- [Texte du document]:
================

J Les Coûts de Destruction et de Guerre

Le capitalisme est, depuis un siècle, devenu l’impérialisme, et l’impérialisme a produit deux guerres mondiales ainsi qu’un très grand nombre d’autres conflits, aussi meurtriers les uns que les autres. Pour ce système, ce qui importe est de garder le pouvoir au niveau mondial de façon à maintenir par la force des rapports sociaux de production dépassés. L’IA et tout ce que la Révolution Numérique peut engendrer pour améliorer « les armements » est donc l’objet, dans le domaine de la guerre, d’une application au moins aussi importante que dans le domaine civil. On peut penser qu’une guerre aussi absurde que celle menée en Ukraine contre la Russie a eu en partie lieu pour être un champ d’expérimentation de ces nouvelles technologies. « Les organismes militaires du monde entier utilisent de plus en plus les technologies de l’intelligence artificielle pour améliorer leurs capacités opérationnelles, leurs processus décisionnels et leur efficacité globale. » [21] Emblème de la redéfinition des structures militaires sous l’impulsion de l’IA, les couts annuels de la destruction réservés aux drones ont été multipliés par 20 entre 1990 et 2017, passant de 300 millions à 6 milliards de dollars par an au niveau mondial [22]. En 2022, les dépenses militaires consacrées aux différents segments IA étaient évaluées à 8,4 milliards de dollars en 2022 [23] et à 10,4 milliards en 2024 [24]. Soit une croissance de 24% en 2 ans.

================

- [Données étudiées]:
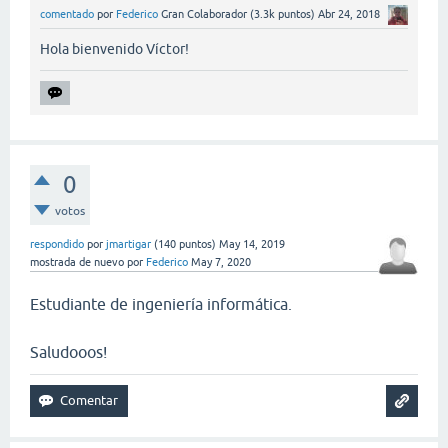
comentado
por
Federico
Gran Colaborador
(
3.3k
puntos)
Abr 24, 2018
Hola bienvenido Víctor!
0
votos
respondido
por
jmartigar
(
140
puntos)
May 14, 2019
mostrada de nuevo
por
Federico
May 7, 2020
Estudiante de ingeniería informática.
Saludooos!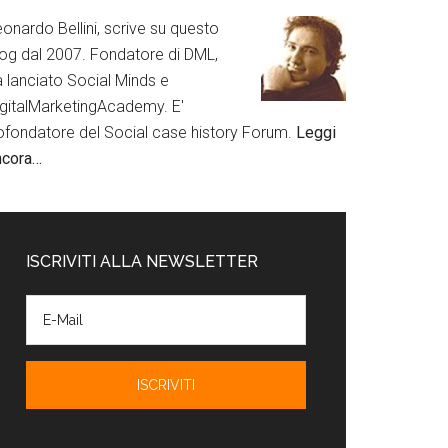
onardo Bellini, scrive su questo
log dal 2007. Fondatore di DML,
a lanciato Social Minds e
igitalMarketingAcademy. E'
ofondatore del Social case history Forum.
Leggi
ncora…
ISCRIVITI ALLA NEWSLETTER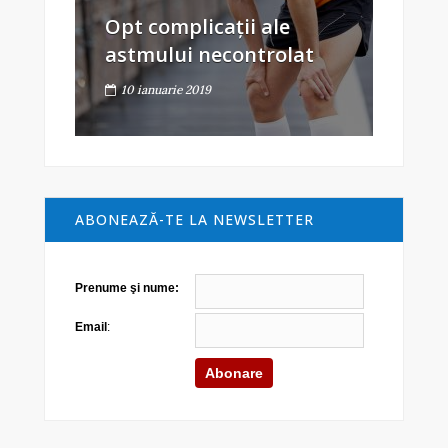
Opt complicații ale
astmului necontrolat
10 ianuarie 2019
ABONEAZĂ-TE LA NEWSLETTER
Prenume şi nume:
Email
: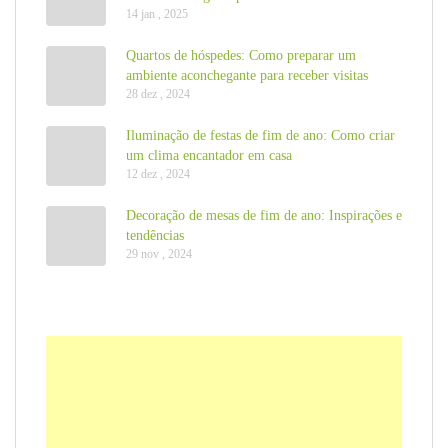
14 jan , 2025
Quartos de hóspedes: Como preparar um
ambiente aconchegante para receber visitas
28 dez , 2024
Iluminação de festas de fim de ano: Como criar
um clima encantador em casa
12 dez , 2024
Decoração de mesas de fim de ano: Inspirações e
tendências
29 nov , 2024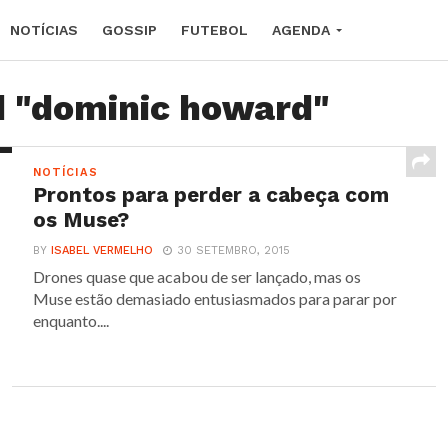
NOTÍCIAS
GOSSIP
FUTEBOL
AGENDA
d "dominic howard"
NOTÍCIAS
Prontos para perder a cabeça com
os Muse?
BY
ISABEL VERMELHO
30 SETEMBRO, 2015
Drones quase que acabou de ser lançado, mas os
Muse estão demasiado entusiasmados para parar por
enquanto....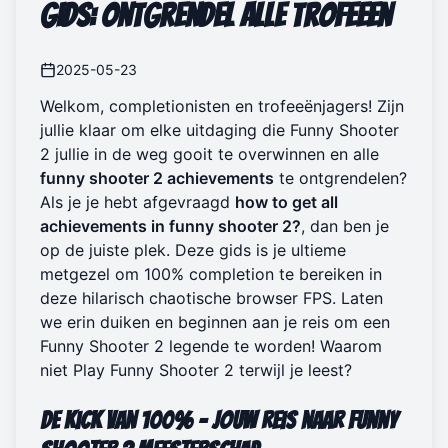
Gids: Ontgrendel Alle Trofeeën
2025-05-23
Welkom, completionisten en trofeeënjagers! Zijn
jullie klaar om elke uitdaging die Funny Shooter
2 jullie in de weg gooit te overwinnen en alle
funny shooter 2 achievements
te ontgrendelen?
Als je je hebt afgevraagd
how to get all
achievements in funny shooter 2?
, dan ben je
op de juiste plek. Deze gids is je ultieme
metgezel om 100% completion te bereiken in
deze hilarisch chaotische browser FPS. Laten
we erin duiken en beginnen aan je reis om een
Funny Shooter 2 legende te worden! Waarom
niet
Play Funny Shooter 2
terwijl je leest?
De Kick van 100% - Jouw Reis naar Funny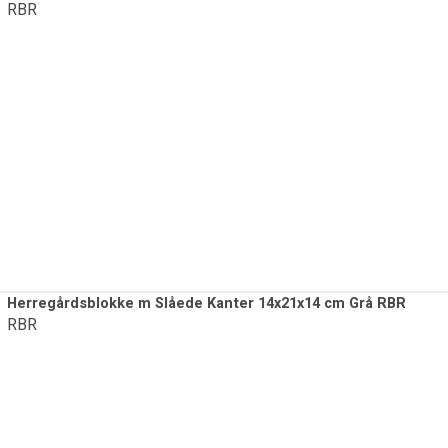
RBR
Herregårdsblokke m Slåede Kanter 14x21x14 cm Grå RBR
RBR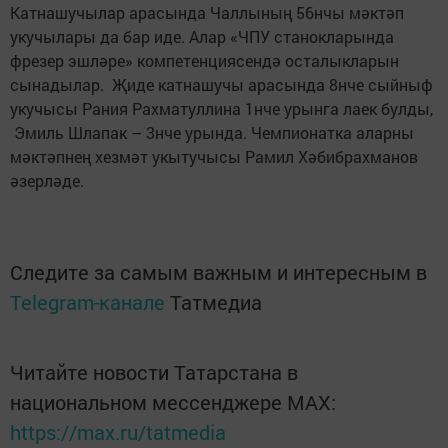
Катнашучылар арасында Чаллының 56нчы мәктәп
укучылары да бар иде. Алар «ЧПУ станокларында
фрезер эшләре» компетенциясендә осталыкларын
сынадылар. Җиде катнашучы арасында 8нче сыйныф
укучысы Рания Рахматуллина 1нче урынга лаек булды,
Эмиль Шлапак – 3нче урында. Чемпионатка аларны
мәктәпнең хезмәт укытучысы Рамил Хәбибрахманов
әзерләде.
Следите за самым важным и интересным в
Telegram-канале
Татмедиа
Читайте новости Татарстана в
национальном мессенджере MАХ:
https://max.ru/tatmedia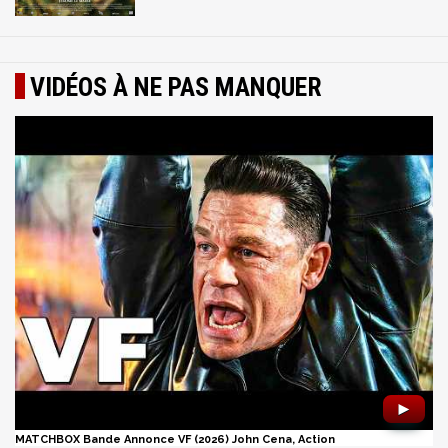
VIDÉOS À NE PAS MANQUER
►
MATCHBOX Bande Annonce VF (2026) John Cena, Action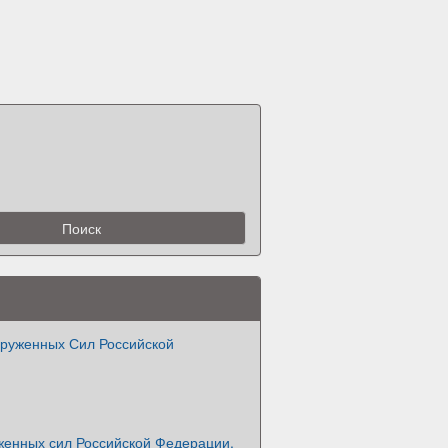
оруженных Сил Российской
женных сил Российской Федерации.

================

Rédigez la suite du texte sur les coûts de destruction et de guerre en reprenant juste après sa dernière phrase.

Le « modèle du monde » que dégage les ordinateurs et les algorithmes d’apprentissage automatique se doivent au minimum de réduire les erreurs, le temps de prise de décision et d’améliorer les capacités de coordination humaines. Des fonctions critiques comme le ciblage, la conduite d’opérations (essaim de drones, missiles intelligents), le renseignement en temps réel et la diffusion d’actions psychologiques (guerre cognitive pour démoraliser l’adversaire ou conquérir l’opinion sur les réseaux sociaux) sont augmentées par les applications IA. Ce processus participe à une redéfinition profonde de la guerre moderne qui hybride les sphères militaire, civile, numérique et industrielle, dans ce qui est parfois désigné sous le label d’hyper-guerre [25] (notion Made in US Navy) ou de « guerre hors limites » [26] (notion Made in Armée Populaire de Chine).

K Les Coûts de Formation

Enfin, on ne saurait lister les coûts relatifs à l’IA sans reconsidérer les dépenses nécessaires de formation des jeunes générations à la Révolution Numérique. Ce domaine est quasiment absent de la littérature car il ne relève pas du marché. C’est pourtant un aspect très important du processus de socialisation accompagnant le développement de la Révolution numérique.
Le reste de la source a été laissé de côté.